Sundays are usually not happy days for me. Whatever good feelings I carry away from Sunday morning worship evaporate on the way to the parking lot.
This morning it was an argument with my daughter that burst the bubble. My facts were right and hers were wrong, but my sarcasm and exasperation were as wrong as her assertion that I didn't know anything.
Stepping away from the world of hymns and prayers into "What's for lunch?' and "Can I have my allowance?' is so hard. Even harder than getting everyone out the door to go to church in the first place. All that takes is determination. Going home again--clearly I'm no authority on how to make that work.
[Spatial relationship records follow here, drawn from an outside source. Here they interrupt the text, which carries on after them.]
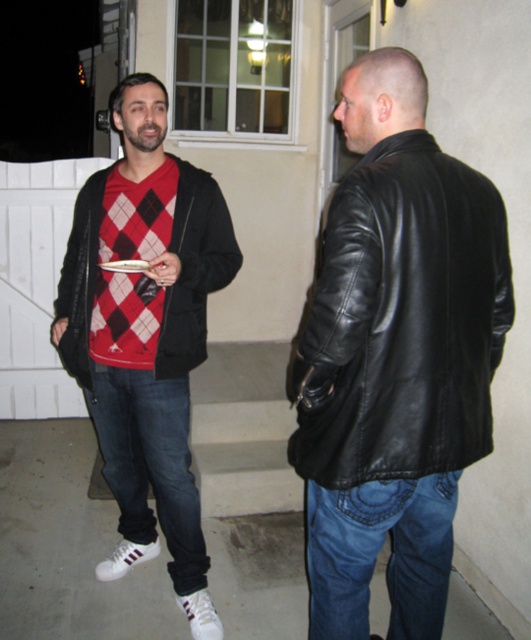
Is denim jeans at lower right further to camera compared to matte black jacket at left?

No, denim jeans at lower right is closer to the viewer.

Is point (434, 524) behind point (228, 232)?

No.

This screenshot has height=640, width=531. Find the location of `denim jeans at lower right`. denim jeans at lower right is located at coordinates (376, 554).

Is matte black hoodie at left to the right of matte black jacket at left from the viewer's perspective?

Correct, you'll find matte black hoodie at left to the right of matte black jacket at left.

Does matte black hoodie at left have a greater height compared to matte black jacket at left?

Indeed, matte black hoodie at left has a greater height compared to matte black jacket at left.

Describe the element at coordinates (145, 333) in the screenshot. I see `matte black hoodie at left` at that location.

The height and width of the screenshot is (640, 531). Identify the location of matte black hoodie at left. (145, 333).

Can you confirm if black leather jacket at right is smaller than denim jeans at lower right?

Actually, black leather jacket at right might be larger than denim jeans at lower right.

The height and width of the screenshot is (640, 531). What do you see at coordinates (402, 321) in the screenshot? I see `black leather jacket at right` at bounding box center [402, 321].

Locate an element on the screen. Image resolution: width=531 pixels, height=640 pixels. black leather jacket at right is located at coordinates (402, 321).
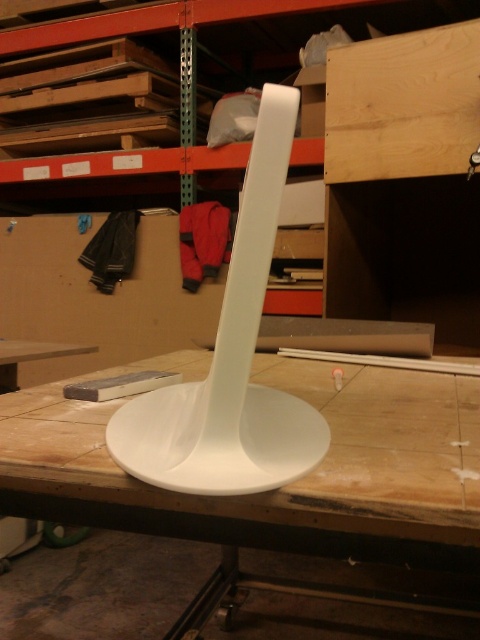
Is white matte table at center behind light brown wood at upper right?

No.

Does point (51, 460) lie behind point (447, 173)?

No, (51, 460) is in front of (447, 173).

Between point (448, 554) and point (421, 88), which one is positioned behind?

Point (421, 88)

Find the location of a particular element. white matte table at center is located at coordinates 282,486.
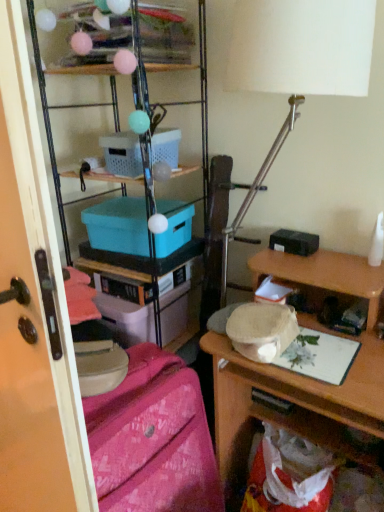
Question: Does transparent plastic screen door at left have a greater height compared to pink fabric suitcase at lower left?

Choices:
 (A) no
 (B) yes

Answer: (B)

Question: From the image's perspective, does transparent plastic screen door at left appear lower than pink fabric suitcase at lower left?

Choices:
 (A) no
 (B) yes

Answer: (A)

Question: Does transparent plastic screen door at left have a smaller size compared to pink fabric suitcase at lower left?

Choices:
 (A) no
 (B) yes

Answer: (A)

Question: Considering the relative positions of transparent plastic screen door at left and pink fabric suitcase at lower left in the image provided, is transparent plastic screen door at left to the left of pink fabric suitcase at lower left from the viewer's perspective?

Choices:
 (A) yes
 (B) no

Answer: (A)

Question: From the image's perspective, would you say transparent plastic screen door at left is positioned over pink fabric suitcase at lower left?

Choices:
 (A) no
 (B) yes

Answer: (B)

Question: Is transparent plastic screen door at left further to the viewer compared to pink fabric suitcase at lower left?

Choices:
 (A) no
 (B) yes

Answer: (A)

Question: Does white matte table lamp at upper center appear on the right side of matte plastic storage at upper left, the 1th shelf positioned from the bottom?

Choices:
 (A) yes
 (B) no

Answer: (A)

Question: Does white matte table lamp at upper center contain matte plastic storage at upper left, the 2th shelf viewed from the top?

Choices:
 (A) no
 (B) yes

Answer: (A)

Question: Is white matte table lamp at upper center next to matte plastic storage at upper left, the 2th shelf viewed from the top, and touching it?

Choices:
 (A) no
 (B) yes

Answer: (A)

Question: Does white matte table lamp at upper center appear on the left side of matte plastic storage at upper left, the 1th shelf positioned from the bottom?

Choices:
 (A) no
 (B) yes

Answer: (A)

Question: From the image's perspective, is white matte table lamp at upper center on matte plastic storage at upper left, the 2th shelf viewed from the top?

Choices:
 (A) yes
 (B) no

Answer: (A)

Question: From a real-world perspective, is white matte table lamp at upper center positioned over matte plastic storage at upper left, the 1th shelf positioned from the bottom, based on gravity?

Choices:
 (A) no
 (B) yes

Answer: (B)

Question: From the image's perspective, is white plastic box at upper center, the first box when ordered from top to bottom, on teal plastic box at center, the 1th box from the bottom?

Choices:
 (A) no
 (B) yes

Answer: (B)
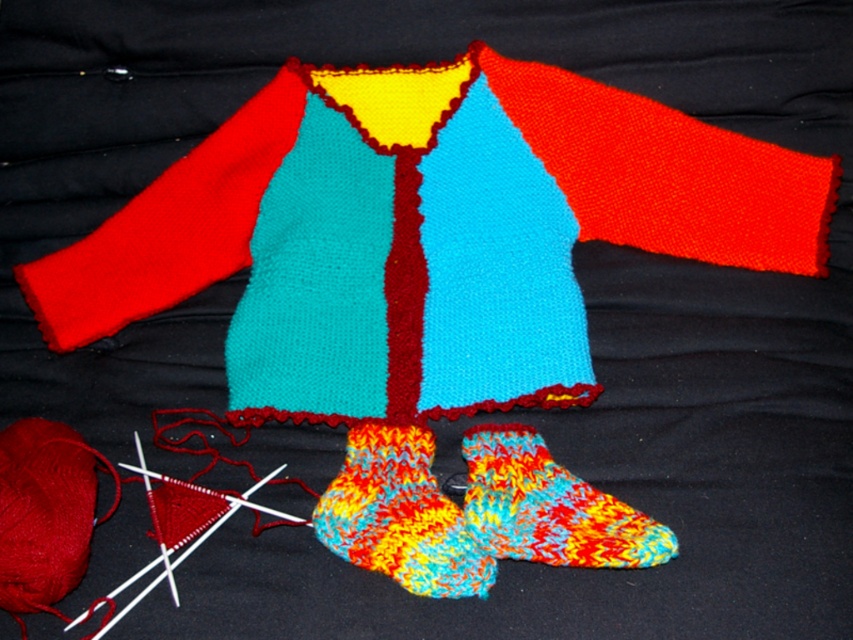
Is knitted wool sweater at center further to camera compared to multicolored knitted sock at lower center?

Yes.

Does knitted wool sweater at center appear under multicolored knitted sock at lower center?

Incorrect, knitted wool sweater at center is not positioned below multicolored knitted sock at lower center.

Image resolution: width=853 pixels, height=640 pixels. Identify the location of knitted wool sweater at center. (422, 232).

Who is more forward, [753,173] or [357,556]?

Positioned in front is point [357,556].

From the picture: Is knitted wool sweater at center closer to the viewer compared to multicolored knitted sock at center?

No, knitted wool sweater at center is further to the viewer.

Is point (120, 294) positioned behind point (390, 513)?

Yes, point (120, 294) is farther from viewer.

The height and width of the screenshot is (640, 853). Identify the location of knitted wool sweater at center. (422, 232).

Can you confirm if multicolored knitted sock at center is wider than multicolored knitted sock at lower center?

In fact, multicolored knitted sock at center might be narrower than multicolored knitted sock at lower center.

Measure the distance from multicolored knitted sock at center to multicolored knitted sock at lower center.

multicolored knitted sock at center is 3.36 inches from multicolored knitted sock at lower center.

You are a GUI agent. You are given a task and a screenshot of the screen. Output one action in this format:
    pyautogui.click(x=<x>, y=<y>)
    Task: Click on the multicolored knitted sock at center
    This screenshot has width=853, height=640.
    Given the screenshot: What is the action you would take?
    pyautogui.click(x=399, y=515)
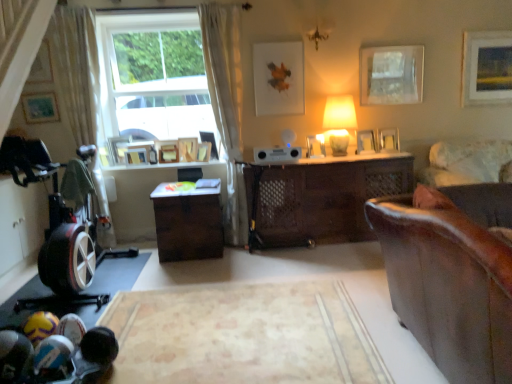
Image resolution: width=512 pixels, height=384 pixels. In order to click on vacant area in front of wooden picture frame at center, placed as the third picture frame when sorted from right to left in this screenshot , I will do `click(390, 153)`.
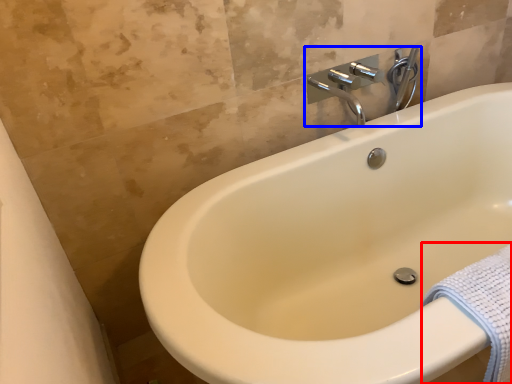
Question: Among these objects, which one is farthest to the camera, bath towel (highlighted by a red box) or tap (highlighted by a blue box)?

Choices:
 (A) bath towel
 (B) tap

Answer: (B)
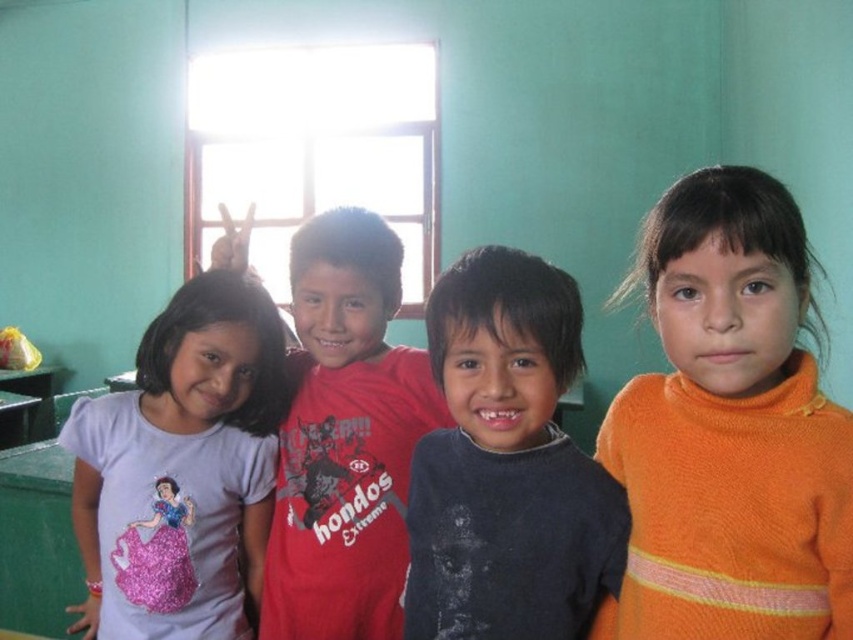
Does point (570, 593) lie behind point (144, 368)?

No, it is in front of (144, 368).

Who is more distant from viewer, [454,403] or [245,634]?

The point [245,634] is behind.

You are a GUI agent. You are given a task and a screenshot of the screen. Output one action in this format:
    pyautogui.click(x=<x>, y=<y>)
    Task: Click on the dark gray sweater at center
    
    Given the screenshot: What is the action you would take?
    pyautogui.click(x=508, y=465)

The width and height of the screenshot is (853, 640). What do you see at coordinates (729, 429) in the screenshot? I see `orange knitted sweater at right` at bounding box center [729, 429].

Which is above, orange knitted sweater at right or red matte shirt at center?

Positioned higher is red matte shirt at center.

Where is `orange knitted sweater at right`? This screenshot has width=853, height=640. orange knitted sweater at right is located at coordinates (729, 429).

Which is below, purple cotton shirt at left or red matte shirt at center?

Positioned lower is purple cotton shirt at left.

Is purple cotton shirt at left positioned at the back of red matte shirt at center?

Yes, purple cotton shirt at left is behind red matte shirt at center.

Where is `purple cotton shirt at left`? This screenshot has width=853, height=640. purple cotton shirt at left is located at coordinates (181, 467).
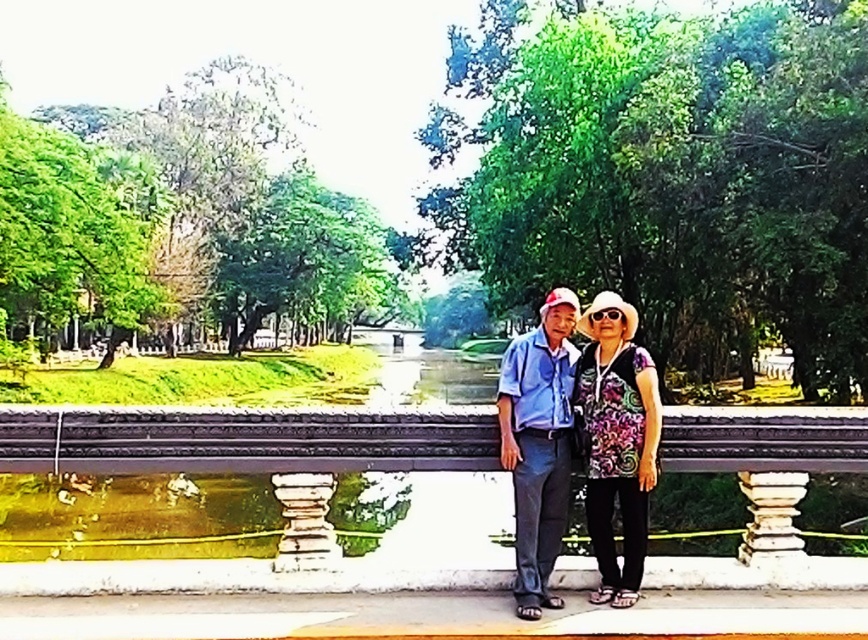
Describe the element at coordinates (241, 440) in the screenshot. I see `black textured rail at center` at that location.

Does black textured rail at center appear over blue cotton shirt at center?

Yes, black textured rail at center is above blue cotton shirt at center.

The width and height of the screenshot is (868, 640). I want to click on black textured rail at center, so click(241, 440).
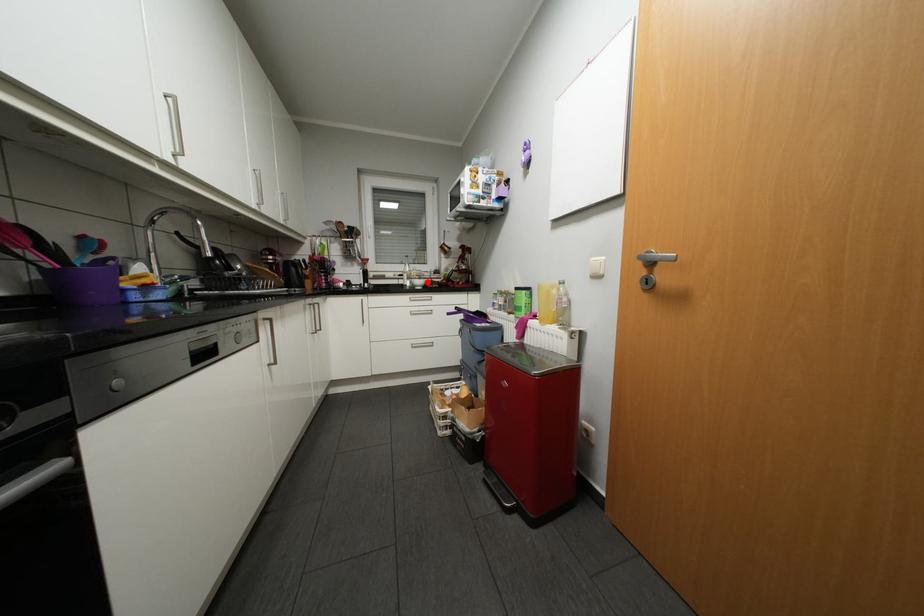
What were Sunday afternoons like in the Luther household? In Bach's? Capable wives saw to it that lunch was ready when the men returned from their morning's duties. (And I should mention their names: Katie Luther, Maria Barbara and then Anna Magdalena Bach.) Did they ever resent being jerked back into their practical lives, while theological or musical discourse continued around the table among the men? I can't say that I remember my mother enjoying the preparation of Sunday dinner, and then the waiting for the organist husband to get home to eat it.
There's a Transfiguration hymn that ends "And since you bid us leave the mount, Come with us to the plain."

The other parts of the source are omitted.